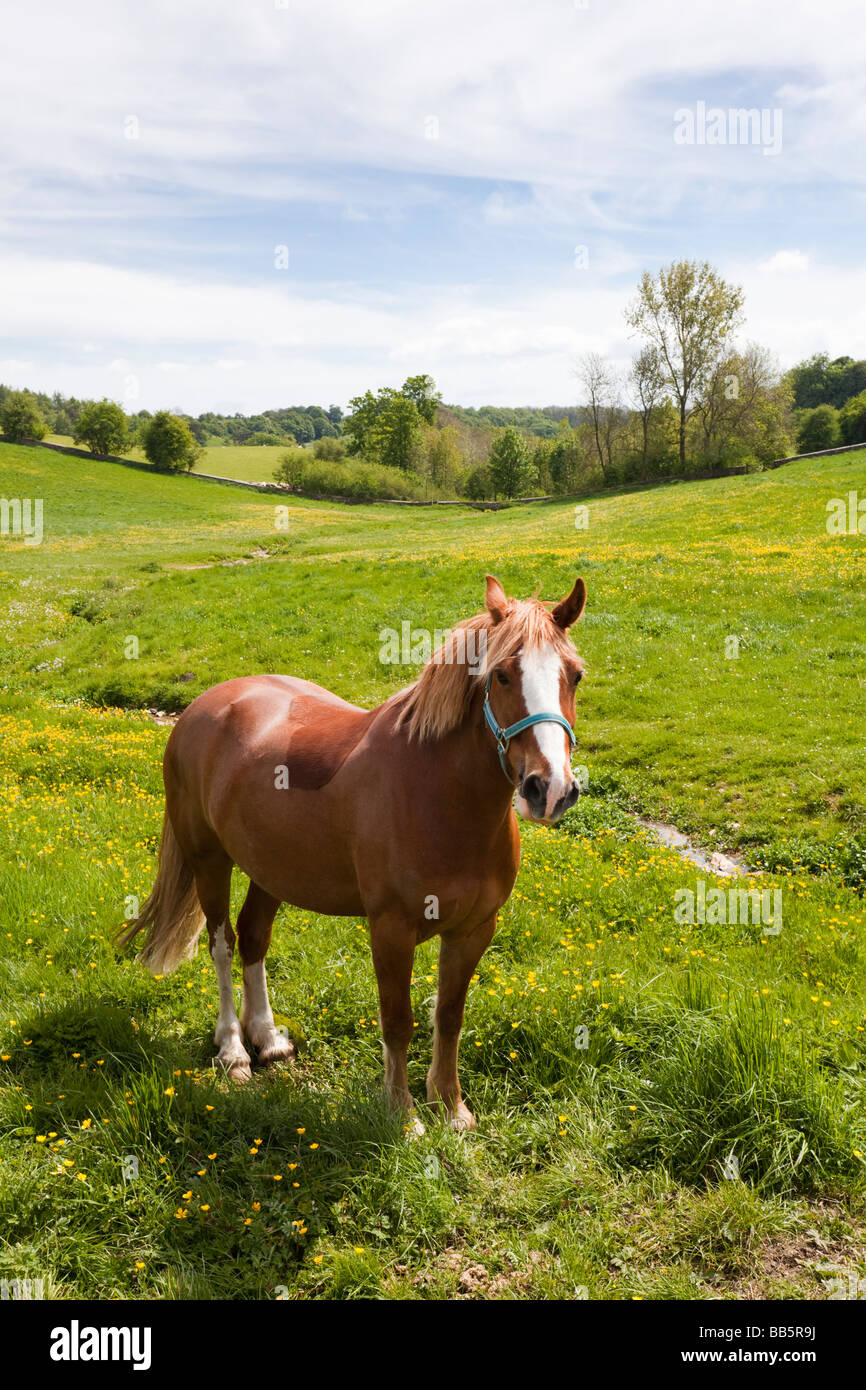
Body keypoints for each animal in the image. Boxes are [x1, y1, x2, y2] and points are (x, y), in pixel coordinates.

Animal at [119, 572, 587, 1131]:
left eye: (575, 676)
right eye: (501, 676)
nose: (550, 789)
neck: (439, 796)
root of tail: (203, 705)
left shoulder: (474, 929)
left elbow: (449, 1016)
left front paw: (452, 1109)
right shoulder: (390, 929)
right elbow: (398, 1021)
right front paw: (403, 1116)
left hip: (271, 870)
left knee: (254, 939)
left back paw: (268, 1040)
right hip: (210, 861)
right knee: (223, 945)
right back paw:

__________

A reply should hold exactly the lines from the one containing "right eye: (501, 676)" through the end of the data above, nothing more.

right eye: (501, 676)
nose: (550, 789)
neck: (439, 796)
root of tail: (203, 705)
left shoulder: (474, 929)
left elbow: (449, 1016)
left front paw: (452, 1109)
right shoulder: (390, 929)
right elbow: (398, 1021)
right front paw: (403, 1116)
left hip: (271, 870)
left knee: (254, 939)
left back paw: (268, 1040)
right hip: (210, 861)
right knee: (223, 945)
right back paw:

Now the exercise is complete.